Mas é verdade que, com a ajuda da trilha sonora contida de Rachel Portman, do design de produção de Nathan Crowley e da precisão elegante e suntuosa da direção fotográfica de Alar Kivilo, "A Casa do Lago" consegue captar a maneira como determinados lugares ficam imbuídos de sentimentos.

A casa titular é uma estrutura belíssima de vidro, construída especialmente para o filme.

A Dra. Kate Forster (Sandra Bullock) parte para Chicago para trabalhar num hospital, deixando sua casa no lago. Ela deixa uma carta para o próximo morador da casa, pedindo que sua correspondência seja remetida a seu novo endereço.

A pessoa que recebe o bilhete é Alex Wyler (Keanu Reeves), que se muda para a casa projetada anos atrás por seu pai. Ele fica perplexo com o pedido da doutora.

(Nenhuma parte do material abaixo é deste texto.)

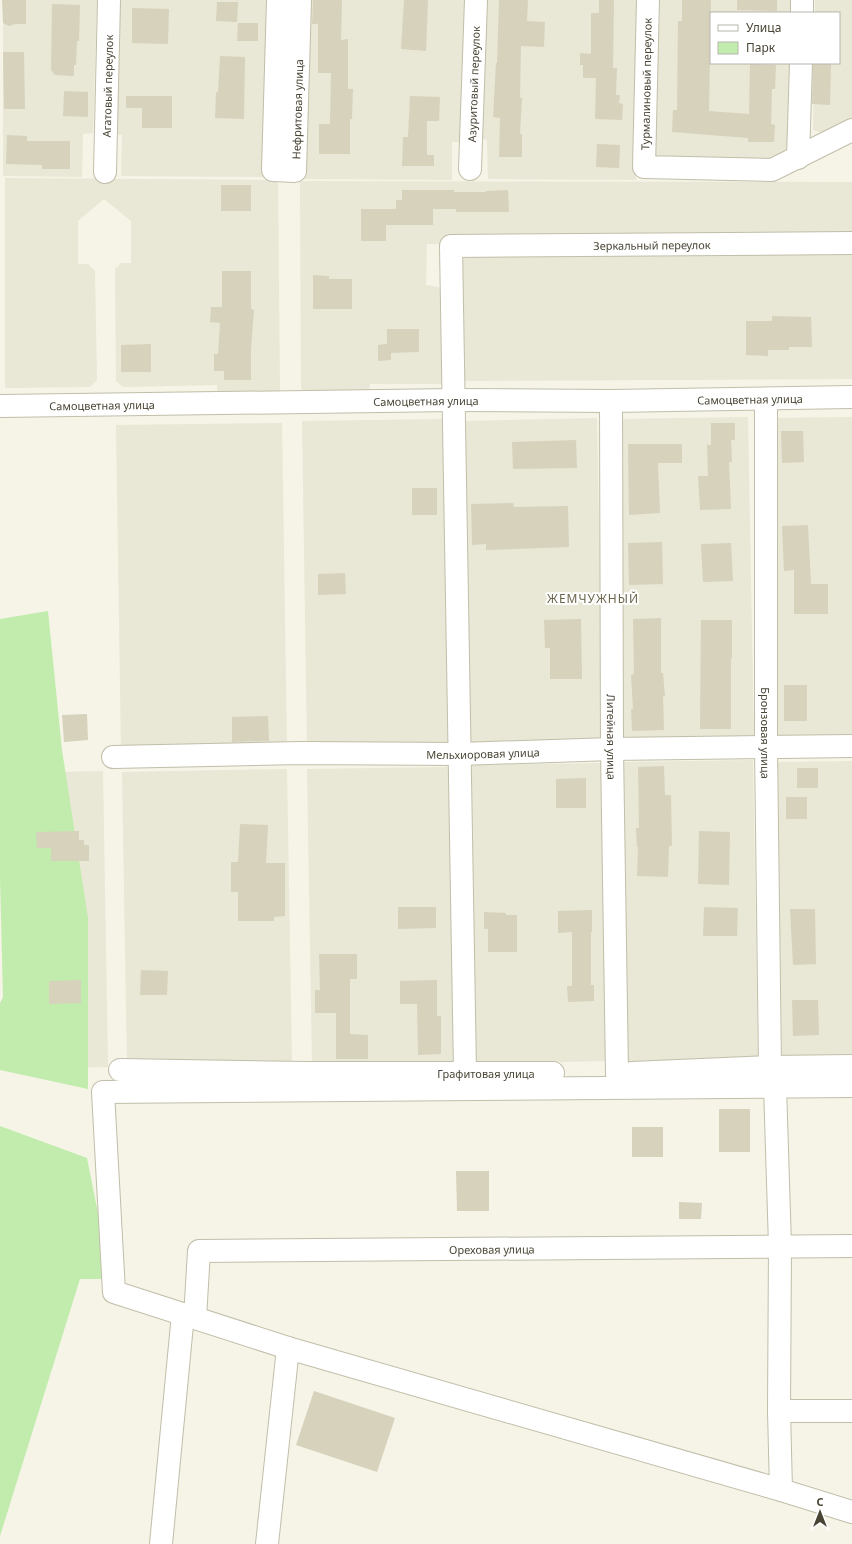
<svg xmlns="http://www.w3.org/2000/svg" width="852" height="1544" font-family="'Noto Sans',sans-serif">
<style>
.residential{fill:#e9e7d5}
.green{fill:#c2ecad}
.building{fill:#d7d2bc}
.lines{fill:none;stroke-linecap:round;stroke-linejoin:round}
.minor-casing{stroke:#c1bea9;stroke-width:24}
.minor{stroke:#fff;stroke-width:22}
.labels{text-anchor:middle;dominant-baseline:central;stroke-width:4;stroke-linejoin:round;paint-order:stroke}
.street-label{font-size:11px;fill:#494535;stroke:#fff}
.neighbourhood-label{font-size:12px;letter-spacing:1px;fill:#6c664c;stroke:#fff}
</style>
<rect width="100%" height="100%" fill="#f5f4e7"/>
<path class="residential" d="M 3,0 L 97,0 L 93,133 L 83,134 L 82,177 L 3,176 Z
M 116,0 L 271,0 L 264,177 L 121,176 L 122,135 L 113,134 Z
M 307,0 L 467,0 L 463,142 L 452,142 L 452,180 L 300,179 Z
M 485,0 L 641,0 L 636,180 L 488,179 L 487,140 L 480,138 Z
M 660,0 L 792,0 L 792,13 L 711,13 L 711,63 L 790,63 L 787,156 L 765,165 L 654,163 Z
M 815,0 L 852,0 L 852,119 L 823,133 L 813,130 L 814,63 L 839,63 L 839,13 L 815,13 Z
M 5,178 L 278,180 L 280,390 L 276,395 L 217,395 L 217,385 L 123,387 L 116,381 L 115,269 L 121,263 L 131,263 L 131,221 L 104,199 L 78,221 L 78,264 L 88,264 L 95,271 L 97,380 L 90,387 L 5,388 Z
M 300,181 L 852,182 L 852,236 L 427,244 L 426,285 L 438,287 L 444,293 L 445,384 L 370,384 L 369,393 L 308,395 L 301,388 Z
M 852,250 L 852,379 L 463,381 L 463,256 Z
M 748,417 L 754,741 L 622,743 L 617,419 Z
M 852,417 L 852,741 L 777,742 L 771,418 Z
M 597,418 L 603,743 L 469,745 L 464,421 Z
M 445,419 L 451,745 L 307,748 L 302,421 Z
M 282,423 L 287,750 L 121,752 L 116,425 Z
M 753,760 L 758,1061 L 627,1063 L 622,762 Z
M 852,761 L 852,1061 L 782,1062 L 777,762 Z
M 602,763 L 607,1061 L 474,1064 L 469,765 Z
M 451,767 L 456,1064 L 312,1066 L 307,769 Z
M 287,769 L 292,1064 L 127,1067 L 122,772 Z
M 103,771 L 108,1067 L 18,1069 L 13,773 Z"/>
<path class="green" d="M 48,611 L 62,750 L 88,918 L 88,1089 L 0,1070 L 0,1003 L 3,997 L 0,878 L 0,619 Z
M 0,1126 L 87,1158 L 111,1279 L 80,1279 L 0,1536 Z"/>
<path class="building" d="M 2,0 L 26,0 L 26,24 L 15,24 L 9,26 L 3,23 Z
M 313,0 L 342,0 L 341,40 L 348,39 L 348,89 L 353,89 L 352,119 L 350,119 L 350,154 L 319,154 L 319,124 L 330,124 L 331,73 L 318,73 L 318,24 L 312,24 Z
M 404,0 L 428,0 L 426,51 L 401,49 Z
M 499,0 L 528,0 L 527,21 L 545,22 L 544,47 L 521,46 L 520,98 L 522,98 L 520,134 L 522,134 L 522,157 L 499,157 L 500,118 L 493,117 L 496,63 L 497,63 Z
M 599,0 L 614,0 L 613,68 L 617,68 L 616,95 L 620,95 L 619,103 L 623,104 L 622,120 L 595,119 L 596,78 L 583,78 L 583,65 L 580,65 L 580,53 L 591,54 L 591,13 L 599,13 Z
M 682,0 L 711,0 L 709,111 L 749,114 L 750,64 L 776,65 L 775,89 L 772,89 L 771,124 L 775,125 L 774,142 L 748,142 L 748,138 L 672,132 L 673,110 L 677,110 L 678,21 L 682,21 Z
M 737,0 L 777,0 L 777,11 L 737,10 Z
M 217,2 L 238,2 L 237,22 L 216,21 Z
M 52,4 L 80,5 L 79,41 L 77,41 L 76,65 L 74,65 L 74,76 L 55,75 L 51,70 Z
M 132,8 L 169,9 L 168,44 L 132,43 Z
M 238,23 L 258,23 L 258,41 L 237,41 Z
M 3,52 L 24,52 L 25,109 L 4,109 Z
M 220,56 L 245,57 L 244,119 L 215,118 L 216,92 L 218,92 Z
M 813,63 L 831,63 L 830,105 L 812,104 Z
M 64,91 L 88,92 L 88,117 L 63,116 Z
M 126,96 L 172,96 L 172,128 L 142,128 L 142,108 L 126,108 Z
M 410,96 L 440,97 L 439,121 L 427,121 L 427,155 L 434,155 L 434,166 L 402,166 L 403,137 L 408,137 Z
M 7,135 L 27,136 L 27,141 L 70,141 L 70,169 L 42,169 L 42,165 L 6,164 Z
M 597,144 L 620,145 L 619,168 L 596,167 Z
M 221,185 L 251,185 L 251,211 L 221,211 Z
M 402,190 L 454,190 L 454,192 L 486,192 L 486,191 L 508,190 L 509,212 L 456,212 L 456,209 L 433,209 L 433,225 L 386,225 L 386,241 L 361,241 L 361,209 L 396,209 L 396,200 L 402,200 Z
M 222,271 L 251,271 L 251,309 L 254,310 L 251,349 L 251,380 L 224,380 L 224,371 L 214,371 L 214,354 L 218,354 L 220,323 L 210,322 L 211,307 L 222,307 Z
M 313,275 L 329,276 L 329,279 L 352,279 L 352,309 L 313,309 Z
M 772,316 L 811,317 L 812,347 L 789,347 L 789,350 L 768,350 L 768,356 L 746,355 L 746,321 L 772,321 Z
M 387,329 L 419,329 L 419,352 L 391,353 L 391,360 L 378,361 L 378,345 L 387,344 Z
M 151,344 L 151,372 L 121,372 L 121,345 Z
M 711,423 L 735,423 L 735,440 L 731,440 L 732,462 L 729,462 L 731,509 L 700,510 L 698,476 L 708,476 L 707,445 L 711,445 Z
M 781,431 L 803,431 L 804,462 L 782,463 Z
M 576,440 L 577,468 L 513,469 L 512,442 Z
M 628,444 L 682,444 L 682,463 L 658,463 L 660,513 L 629,515 Z
M 412,488 L 437,488 L 437,515 L 412,515 Z
M 513,503 L 514,507 L 568,506 L 569,547 L 486,550 L 486,544 L 472,545 L 471,504 Z
M 808,525 L 811,584 L 828,584 L 828,614 L 794,614 L 794,570 L 784,571 L 782,526 Z
M 662,542 L 663,584 L 629,585 L 628,543 Z
M 731,543 L 733,581 L 703,582 L 701,544 Z
M 345,573 L 346,594 L 318,595 L 318,574 Z
M 661,618 L 661,673 L 663,673 L 665,696 L 663,696 L 664,730 L 632,731 L 631,709 L 633,709 L 631,675 L 634,674 L 633,619 Z
M 581,619 L 582,679 L 550,679 L 550,648 L 545,648 L 544,620 Z
M 701,620 L 732,620 L 732,658 L 731,658 L 731,729 L 700,729 Z
M 784,685 L 807,685 L 807,721 L 784,721 Z
M 87,714 L 88,740 L 64,742 L 62,715 Z
M 268,716 L 269,741 L 232,742 L 232,717 Z
M 664,766 L 665,795 L 671,795 L 672,846 L 669,846 L 668,877 L 637,876 L 638,847 L 637,847 L 636,828 L 639,828 L 638,767 Z
M 797,768 L 818,768 L 818,788 L 797,788 Z
M 586,778 L 586,808 L 556,808 L 556,779 Z
M 786,797 L 807,797 L 807,819 L 786,819 Z
M 240,824 L 268,825 L 266,863 L 285,863 L 285,916 L 274,917 L 274,921 L 238,921 L 238,892 L 231,892 L 231,862 L 238,862 Z
M 79,831 L 79,840 L 84,840 L 84,845 L 89,845 L 89,861 L 51,861 L 51,848 L 37,848 L 36,832 Z
M 699,831 L 730,832 L 729,885 L 698,884 Z
M 398,907 L 436,907 L 436,928 L 398,929 Z
M 704,907 L 738,908 L 737,936 L 703,936 Z
M 790,909 L 815,909 L 816,964 L 793,965 Z
M 592,910 L 592,932 L 591,932 L 591,985 L 594,985 L 594,1001 L 568,1002 L 567,986 L 572,986 L 572,932 L 558,933 L 558,911 Z
M 484,912 L 506,913 L 506,915 L 517,915 L 517,952 L 488,952 L 488,929 L 484,929 Z
M 319,954 L 357,954 L 357,979 L 350,979 L 350,1034 L 368,1035 L 368,1059 L 336,1059 L 336,1013 L 315,1013 L 315,990 L 320,990 Z
M 141,970 L 168,971 L 167,995 L 140,995 Z
M 81,980 L 81,1003 L 49,1004 L 49,981 Z
M 437,980 L 437,1016 L 441,1016 L 441,1054 L 418,1055 L 417,1004 L 400,1004 L 400,981 Z
M 792,1000 L 818,1000 L 819,1035 L 793,1036 Z
M 719,1109 L 750,1109 L 750,1152 L 719,1152 Z
M 632,1127 L 663,1127 L 663,1157 L 632,1157 Z
M 456,1171 L 489,1171 L 489,1211 L 457,1211 Z
M 679,1202 L 702,1203 L 701,1219 L 679,1219 Z
M 314,1391 L 395,1418 L 377,1472 L 296,1445 Z"/>
<g class="lines">
<g class="minor-casing">
<g id="minor">
<path id="s1" d="M 278,0 L 273,170 L 295,171 L 300,0"/>
<path d="M 648,0 L 644,167 L 772,170 L 852,130"/>
<path d="M 802,13 L 802,0"/>
<path d="M 798,158 L 801,63"/>
<path id="s2" d="M 470,169 L 476,0"/>
<path id="s3" d="M 105,172 L 109,0"/>
<path id="s4" d="M 766,399 L 766,747 L 770,1067"/>
<path id="s5" d="M 611,401 L 612,749 L 617,1074"/>
<path id="s6" d="M 0,406 L 453,400 L 611,401 L 852,397"/>
<path id="s7" d="M 113,757 L 300,753 L 460,754 L 612,749 L 852,746"/>
<path id="s8" d="M 120,1070 L 306,1073 L 553,1073"/>
<path id="s9" d="M 465,1072 L 451,246 L 852,243"/>
<path d="M 632,1073 L 770,1067 L 852,1066"/>
<path d="M 775,1086 L 780,1246 L 779,1411 L 781,1490"/>
<path d="M 852,1086 L 103,1092 L 114,1292 L 288,1348 L 781,1490 L 852,1512"/>
<path id="s10" d="M 195,1318 L 199,1251 L 852,1246"/>
<path d="M 779,1411 L 852,1411"/>
<path d="M 161,1544 L 183,1314"/>
<path d="M 267,1544 L 288,1348"/>
</g>
</g>
<use href="#minor" class="minor"/>
</g>
<g class="labels">
<g class="street-label">
<text transform="translate(646 84) rotate(-89)">Турмалиновый переулок</text>
<text stroke="none"><textPath href="#s2" startOffset="85">Азуритовый переулок</textPath></text>
<text stroke="none"><textPath href="#s3" startOffset="86">Агатовый переулок</textPath></text>
<text stroke="none"><textPath href="#s1" startOffset="254">Нефритовая улица</textPath></text>
<text stroke="none"><textPath href="#s9" startOffset="1027">Зеркальный переулок</textPath></text>
<text stroke="none"><textPath href="#s6" startOffset="750">Самоцветная улица</textPath></text>
<text stroke="none"><textPath href="#s6" startOffset="426">Самоцветная улица</textPath></text>
<text stroke="none"><textPath href="#s6" startOffset="102">Самоцветная улица</textPath></text>
<text stroke="none"><textPath href="#s4" startOffset="334">Бронзовая улица</textPath></text>
<text stroke="none"><textPath href="#s5" startOffset="336">Литейная улица</textPath></text>
<text stroke="none"><textPath href="#s7" startOffset="370">Мельхиоровая улица</textPath></text>
<text stroke="none"><textPath href="#s8" startOffset="366">Графитовая улица</textPath></text>
<text stroke="none"><textPath href="#s10" startOffset="360">Ореховая улица</textPath></text>
</g>
<g class="neighbourhood-label">
<text x="593" y="598">ЖЕМЧУЖНЫЙ</text>
</g>
</g>
<rect x="710" y="12" width="130" height="52" fill="#ffffff" stroke="#b6b5ae"/>
<rect x="718" y="25" width="20" height="6" fill="#ffffff" stroke="#b6b5ae"/>
<text x="746" y="32" font-size="12" fill="#494535">Улица</text>
<rect x="718" y="42" width="20" height="12" fill="#c2ecad" stroke="#b6b5ae"/>
<text x="746" y="52" font-size="12" fill="#494535">Парк</text>
<g transform="translate(820 1512)" stroke="#ffffff" stroke-width="3" paint-order="stroke">
<path d="M0-3L7 15L0 10L-7 15Z" fill="#494535"/>
<text y="-6" font-size="11" font-weight="bold" text-anchor="middle" fill="#494535">С</text>
</g>
</svg>
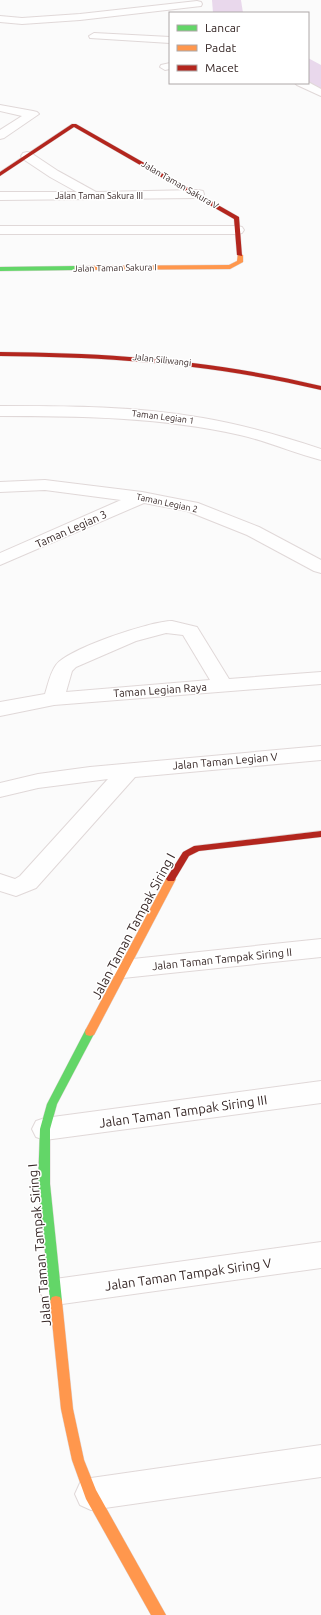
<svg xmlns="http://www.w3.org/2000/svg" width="321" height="1615" font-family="Ubuntu,sans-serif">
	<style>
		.water { fill: #e9d8ec }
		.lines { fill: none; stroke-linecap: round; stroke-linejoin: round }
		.street-casing { stroke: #e0d8d8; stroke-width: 2 }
		.fast-casing { stroke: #e0d8d8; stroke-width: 1 }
		.slow-casing { stroke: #e0d8d8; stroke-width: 1 }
		.jam-casing { stroke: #e0d8d8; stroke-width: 1 }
		.street { fill: #fefefe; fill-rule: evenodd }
		.fast { fill: #63d668; fill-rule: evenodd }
		.slow { fill: #ff974d; fill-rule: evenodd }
		.jam { fill: #b3261e; fill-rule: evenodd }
		.labels { text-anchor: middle; stroke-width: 3; stroke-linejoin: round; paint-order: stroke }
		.far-street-label { font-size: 9px; fill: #352625; stroke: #fff }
		.street-label { font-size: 11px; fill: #352625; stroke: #fff }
		.near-street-label { font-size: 13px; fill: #352625; stroke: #fff }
	</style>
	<rect width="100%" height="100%" fill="#fbfbfb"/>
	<g class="water">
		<polygon points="212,0 241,0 243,13 213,13"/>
		<polygon points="308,58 321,65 321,93 308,83"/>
	</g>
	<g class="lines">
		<defs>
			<g id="street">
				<polygon points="197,1 201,2 202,4 201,6 80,20 22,24 0,22 0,16 22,18 80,14"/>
				<polygon points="94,33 170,37 170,43 90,38 89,36"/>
				<polygon points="170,63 170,69 165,70 160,67 161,65"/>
				<polygon points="308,82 321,89 321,96 297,85 295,83"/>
				<polygon points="0,105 33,111 37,112 39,114 4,138 0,139 0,130 22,116 0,111"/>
				<polygon points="27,152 31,153 58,171 96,192 198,190 203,191 204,194 203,197 198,198 0,200 0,192 77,192 50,177 23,159 21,156 23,153"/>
				<polygon points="0,226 237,226 242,227 244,230 242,233 237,234 0,234"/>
				<path d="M 0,406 C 68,406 137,406 203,418 C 244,425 282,436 321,449 L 321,460 C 293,453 267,441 240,435 C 161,417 80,416 0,416 Z"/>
				<polygon points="45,480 142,492 198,503 259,527 321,560 321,573 314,571 247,535 187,511 144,503 0,565 0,553 121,500 45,490 0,492 0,482"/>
				<path d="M 172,621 L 197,627 L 229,679 L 321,672 L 321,684 L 54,705 L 0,716 L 0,702 L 45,694 C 48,685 50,673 56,665 C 68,649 150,621 172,621 ZM 166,633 L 183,635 L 210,680 L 66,692 L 72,671 L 76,667 L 136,641 Z"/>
				<polygon points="321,746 321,760 135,777 36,888 16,896 0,891 0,874 15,879 20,876 108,779 38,788 0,797 0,783 38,774 90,767"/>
				<polygon points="321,939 321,957 123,978 114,976 111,969 114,962 123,960"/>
				<polygon points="321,1081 321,1103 45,1140 36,1137 32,1129 36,1121 45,1118"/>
				<polygon points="321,1242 321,1268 55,1305 45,1301 40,1292 45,1283 55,1279"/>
				<polygon points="321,1445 321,1477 91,1510 80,1505 75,1494 80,1483 91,1478"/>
			</g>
			<g id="fast">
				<polygon points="0,267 77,266 80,268 77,270 0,271"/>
				<polygon points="90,1028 94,1029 95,1032 57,1104 50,1129 50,1184 62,1301 60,1305 56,1306 52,1305 50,1301 38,1184 40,1129 47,1104 86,1029"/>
			</g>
			<g id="slow">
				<polygon points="238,254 243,255 243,262 230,269 77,270 74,268 77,266 229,265 237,261"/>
				<polygon points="171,876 174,877 176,879 94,1035 90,1036 86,1035 85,1032 86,1029 166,879 168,877"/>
				<polygon points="56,1296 60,1297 62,1301 73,1409 84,1460 96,1490 166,1615 151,1615 86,1499 72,1460 61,1409 50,1301 52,1297"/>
			</g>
			<g id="jam">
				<polygon points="72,124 76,124 239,217 242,256 237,255 234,219 74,127 0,176 0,172"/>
				<path d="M 0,352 C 111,353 212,360 321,386 L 321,390 C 212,364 111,357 0,356 Z"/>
				<polygon points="321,831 321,837 199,851 189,856 174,881 168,881 166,879 183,852 194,846"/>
			</g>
		</defs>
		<use href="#street" class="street-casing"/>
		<use href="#fast" class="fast-casing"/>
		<use href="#slow" class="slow-casing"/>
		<use href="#jam" class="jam-casing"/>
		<use href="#street" class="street"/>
		<use href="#fast" class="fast"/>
		<use href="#slow" class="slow"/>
		<use href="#jam" class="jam"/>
	</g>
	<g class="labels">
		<g class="far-street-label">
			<text transform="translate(180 185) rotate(30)" y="3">Jalan Taman Sakura V</text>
			<text x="99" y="199">Jalan Taman Sakura III</text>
			<text transform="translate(115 268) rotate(-1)" y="3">Jalan Taman Sakura I</text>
			<text transform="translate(162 360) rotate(6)" y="3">Jalan Siliwangi</text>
			<text transform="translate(163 417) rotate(7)" y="3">Taman Legian 1</text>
			<text transform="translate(167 503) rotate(12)" y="3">Taman Legian 2</text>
		</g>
		<g class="street-label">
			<text transform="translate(71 529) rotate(-24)" y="4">Taman Legian 3</text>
			<text transform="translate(160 690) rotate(-4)" y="4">Taman Legian Raya</text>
			<text transform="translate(225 761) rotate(-5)" y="4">Jalan Taman Legian V</text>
			<text transform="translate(222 959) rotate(-6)" y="4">Jalan Taman Tampak Siring II</text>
		</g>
		<g class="near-street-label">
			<text transform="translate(133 926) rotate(-62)" y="5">Jalan Taman Tampak Siring I</text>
			<text transform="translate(183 1111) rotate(-8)" y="5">Jalan Taman Tampak Siring III</text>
			<text transform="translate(39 1245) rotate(-95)" y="5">Jalan Taman Tampak Siring I</text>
			<text transform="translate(188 1274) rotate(-8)" y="5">Jalan Taman Tampak Siring V</text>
		</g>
	</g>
	<rect x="169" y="12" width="140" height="72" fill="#ffffff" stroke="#aea8a8"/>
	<rect x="177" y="25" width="20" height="6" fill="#63d668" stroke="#aea8a8"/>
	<text x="205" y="32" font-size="12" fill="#352625">Lancar</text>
	<rect x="177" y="45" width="20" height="6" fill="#ff974d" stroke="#aea8a8"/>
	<text x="205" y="52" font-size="12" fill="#352625">Padat</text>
	<rect x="177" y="65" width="20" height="6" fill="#b3261e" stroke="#aea8a8"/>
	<text x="205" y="72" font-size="12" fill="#352625">Macet</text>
</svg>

Mas em pouco tempo os dois começam a trocar cartas diárias através da caixa postal da casa e descobrem que, enquanto ela vive em 2006, Alex está escrevendo em 2004.

A solidão e a introspecção são temas cinematográficos férteis, mas em "Casa do Lago" Reeves e Bullock, que trabalharam juntos em "Velocidade Máxima", representam personagens tão introspectivos e tímidos que inspiram apenas indiferença.

Bullock consegue transmitir bem a insatisfação de Kate, sem exagerá-la, embora o roteiro exagere ao repisar o velho refrão de que as mulheres solteiras que se dedicam a sua profissão são as pessoas mais tristes do planeta.

Kate joga xadrez com seu cachorro, e seus únicos contatos no mundo real são as relações insatisfatórias com um ex-namorado (Dylan Walsh), sua mãe (Willeke van Ammelrooy) e uma colega de trabalho (Shohreh Aghdashloo).

Keanu Reeves -- cujos trabalhos recentes mais interessantes têm sido em filmes independentes pequenos e cujo verdadeiro ponto forte é seu lado cômico -- faz de Alex um homem misterioso e difícil de compreender.

Ele é um arquiteto que, diferentemente de seu irmão (Ebon Moss-Bachrach), desviou-se do que realmente gosta para projetar prédios de apartamentos.

O diretor Agresti interrompe a ação, por assim dizer, para que Christopher Plummer, no papel do imperioso pai dos dois, possa fazer um discurso sobre a qualidade da luz, com um brilho nos olhos de artista louco.

Mas não existe luz no fim desse túnel de tempos atravessados, cujos participantes sentem uma conexão que o espectador não consegue enxergar.

Embora o longa não deixe de ter momentos muitos belos -- como, por exemplo, quando uma árvore que Alex planta para Kate em 2004 aparece de repente diante dela, já crescida --, uma parte grande demais dessa história que quer ser de amor é relatada em leituras de cartas que tentam encobrir um vazio que o filme não consegue preencher no presente.